Пока ворковали голуби, словно греясь на вешнем солнопеке, пока нежились и ластились друг к другу, закатился за далекую березовую гриву ясный месяц, и степь ослепла, оглохла, лишь слышался старческий скрип березы-вековухи, похожий на сухой, приглушенный кашель, да пугал посвист крыльев — незримые, скользили над ними летучие мыши. Когда, разгребая крылами ночь, обдавая возлюбленных зловещим холодом, плыла у самой земли белая лунь-мышатница, Дарима чуяла, как обмирают на ее мягкой спине Елизаровы руки …он боялся, что летучая мышь, падкая на белое, кинется ему на спину, обтянутую светлой нейлоновой рубахой …и девушка с материнской заботливостью, укрывала его пиджаком, кутала лицо крыльями волос, пахнущих степным ветром.

* * *

Летняя ночь — птичий сон, сладкий вздох: вот уже засинел восточный край неба, и с трав поползла холодная тень; Дарима убрела в степь, срывая белые цветы-спички, сплетая венок, а Елизар, любящий глазами, зарился на юную стать; но когда дева, увенчанная белыми цветами, вернулась, когда устало прилегла, неожиданно увидел иссякшее от ночного исступления, с голубоватыми кругами у глаз, печальное лицо Даримы, белеющее среди смоляных волос, разметанных по траве; и опять вина заскребла Елизарову душу, и опять, обнимая зябко вздрагивающую девушку, клялся и божился любить ее весь век.

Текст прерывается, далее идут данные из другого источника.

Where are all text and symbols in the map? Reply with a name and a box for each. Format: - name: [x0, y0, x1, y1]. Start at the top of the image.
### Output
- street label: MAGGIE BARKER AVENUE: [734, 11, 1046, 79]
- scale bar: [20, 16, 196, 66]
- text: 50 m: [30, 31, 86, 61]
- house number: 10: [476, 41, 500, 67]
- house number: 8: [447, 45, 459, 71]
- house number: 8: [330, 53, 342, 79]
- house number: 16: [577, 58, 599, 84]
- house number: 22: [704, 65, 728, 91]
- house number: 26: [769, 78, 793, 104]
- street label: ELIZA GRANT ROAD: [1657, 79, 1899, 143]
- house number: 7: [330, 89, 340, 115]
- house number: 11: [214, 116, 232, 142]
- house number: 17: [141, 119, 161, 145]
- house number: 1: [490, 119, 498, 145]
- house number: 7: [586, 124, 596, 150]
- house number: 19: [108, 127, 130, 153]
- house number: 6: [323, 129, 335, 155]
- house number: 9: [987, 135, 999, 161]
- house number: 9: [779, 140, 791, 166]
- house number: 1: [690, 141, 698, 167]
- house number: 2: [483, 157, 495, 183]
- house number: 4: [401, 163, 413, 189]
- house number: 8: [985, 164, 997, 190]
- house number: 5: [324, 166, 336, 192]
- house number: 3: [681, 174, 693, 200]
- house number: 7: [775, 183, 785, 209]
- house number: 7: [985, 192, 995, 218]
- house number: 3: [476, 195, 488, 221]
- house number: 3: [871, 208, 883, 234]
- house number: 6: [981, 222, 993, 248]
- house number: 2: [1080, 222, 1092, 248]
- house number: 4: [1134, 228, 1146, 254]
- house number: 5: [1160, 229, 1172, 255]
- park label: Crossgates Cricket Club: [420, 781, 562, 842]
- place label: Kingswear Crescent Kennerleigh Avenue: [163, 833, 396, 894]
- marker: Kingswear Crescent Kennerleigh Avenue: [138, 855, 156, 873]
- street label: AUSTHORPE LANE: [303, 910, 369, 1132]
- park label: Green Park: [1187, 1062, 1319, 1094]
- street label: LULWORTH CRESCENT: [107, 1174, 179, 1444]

Елизара стало мутить, — не то похмельная, не то шальная, затомилась голова, и чудилось, плесни на нее, раскаленную, звонкую, ковш студеной воды, и она со змеиным шипением лопнет. Можно поправить голову …чем зашибся, тем и лечись… можно пойти на гурт, похмелиться, но он вообразить не мог, какими глазами посмотрит сейчас в глаза своему дружку Баясхалану, как заговорит со старым Галсаном; и опять приступило к самому горлу злое раскаянье: ох, парень, парень, не спьяну бы эдаку радость, не с налету и наскоку, не украдом, а то ведь галопом… гоном погнал распаленных коней; и все же… все же иссякла счастливая ночь, и Елизар глянул на Дариму, сидящую рядом, пал на колени и, сжимая ладонями ее лицо, стал исцеловывать шею, губы, щеки, лоб, заполошно шепча, что лишь она, люба, судьбой ему дарена, и лишь смерть их разлучит.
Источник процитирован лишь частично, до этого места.